Does anyone actually take any notice of that clause? My mobile data allowance pretty much goes 100% on a tethered connection to my laptop. Can the network operator even tell the difference between using a laptop to browse and the phone's own browser?
take notice of tethering ?
"Does anyone actually take any notice ..." Yes I did, and never with any intention of following it. But the anti-tethering clause did cause the loss of trust, now clearly justified by the data cap reduction, which had already resulted in my going elsewhere.
"Can the network operator even tell the difference between using a laptop to browse and the phone's own browser?"
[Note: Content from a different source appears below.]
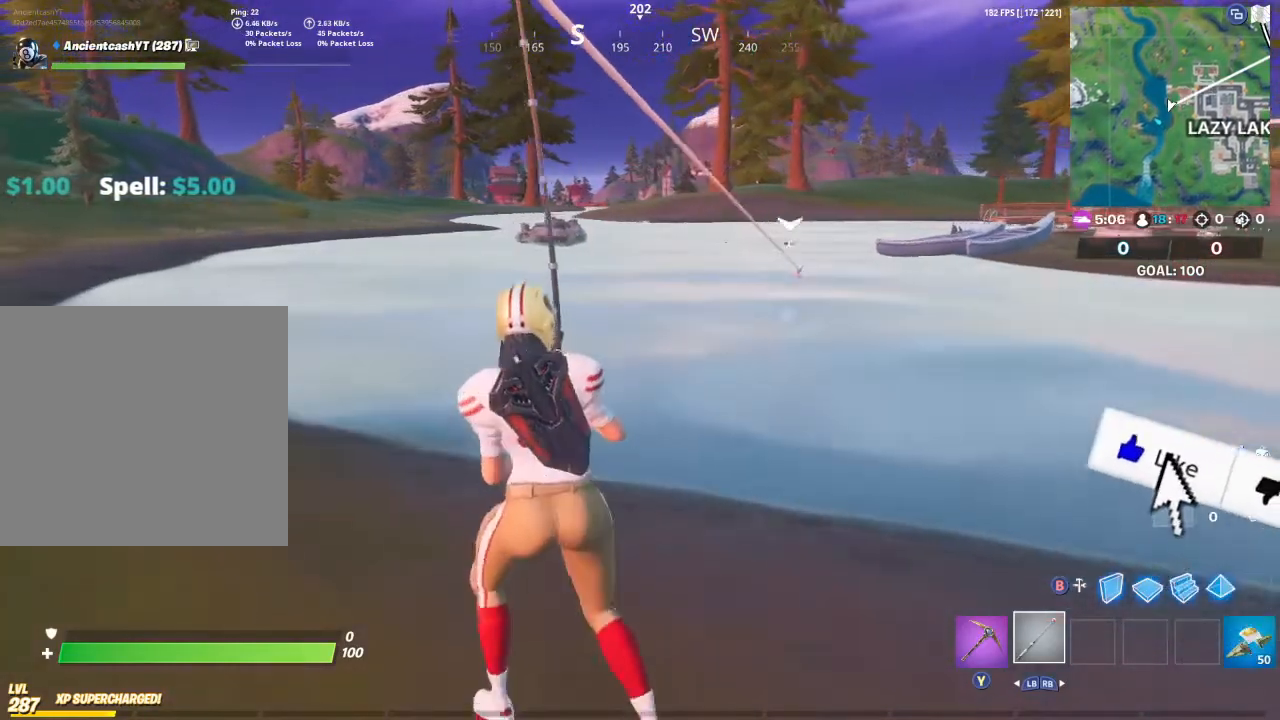
{"buttons": [], "left_stick": "up-left", "right_stick": "center", "events": []}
In most cases yes, if they are willing to inspect and pattern match the HTTP (and other protocol) packet request headers sent by the client software, where laptop network client programs will identify themselves differently from mobile phone clients which do the same kind of job. Smart and knowledgeable users will be able to disguise this evidence of course e.g. by configuring browser options and using VPNs, but most users won't be bothered to do this.
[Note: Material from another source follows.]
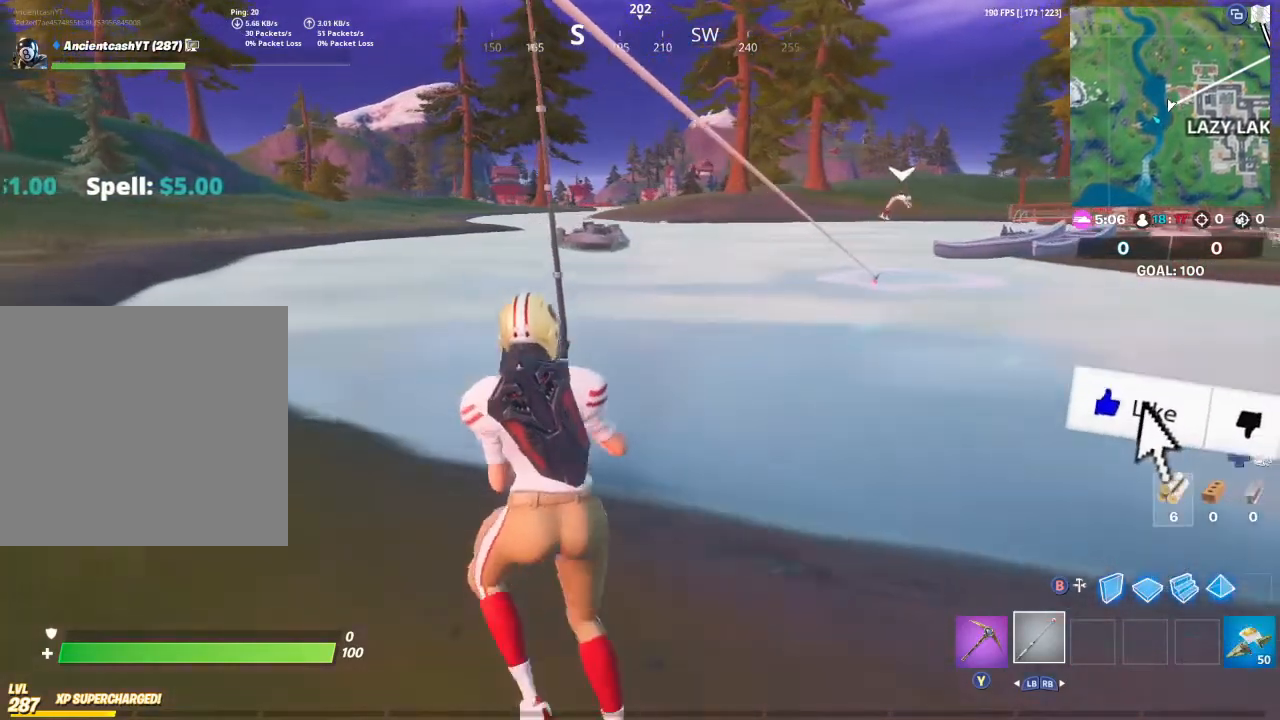
{"buttons": [], "left_stick": "up-right", "right_stick": "center", "events": [[33, "right_stick", "right"], [333, "left_stick", "up"], [467, "left_stick", "up-right"], [500, "right_stick", "center"]]}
What seems likely to have happened is this: The marketing guys asked the technical guys, "can we tell the difference if we have to" and the technical guys said "yes". But push would have came to shove due to more rapid growth than predicted in oversold data use and evidence of this being down to widespread tethering. So it's likely the technical guys were then asked to quantify the costs of filtering and active traffic management, and the extent to which customers would be pissed off if tethered traffic were to be limited. The marketing guys would have then chickened out and decided (possibly wrongly) that reducing caps would be less painful than using technical measures against (most) tethering. The technical guys would probably have advised the marketing guys that if technical measures were to be implemented against tethering that these would be bypassed in relatively short order by users learning how to disguise and conceal tethered traffic.
Your first post is very revealing, Shill much?
I wish the paid PR shills would fuck right off.
I'm a long term T-Mobile user, and I'll be leaving them the second my contract expires.
The network merger with Orange has been an abortion.
Service and coverage is crap and not a patch on what it used to be.
TBH I'd be staggered if anyone could even manage to get 3GB of download in a month from the constantly dropping and slow 3G service offered by t-mobile.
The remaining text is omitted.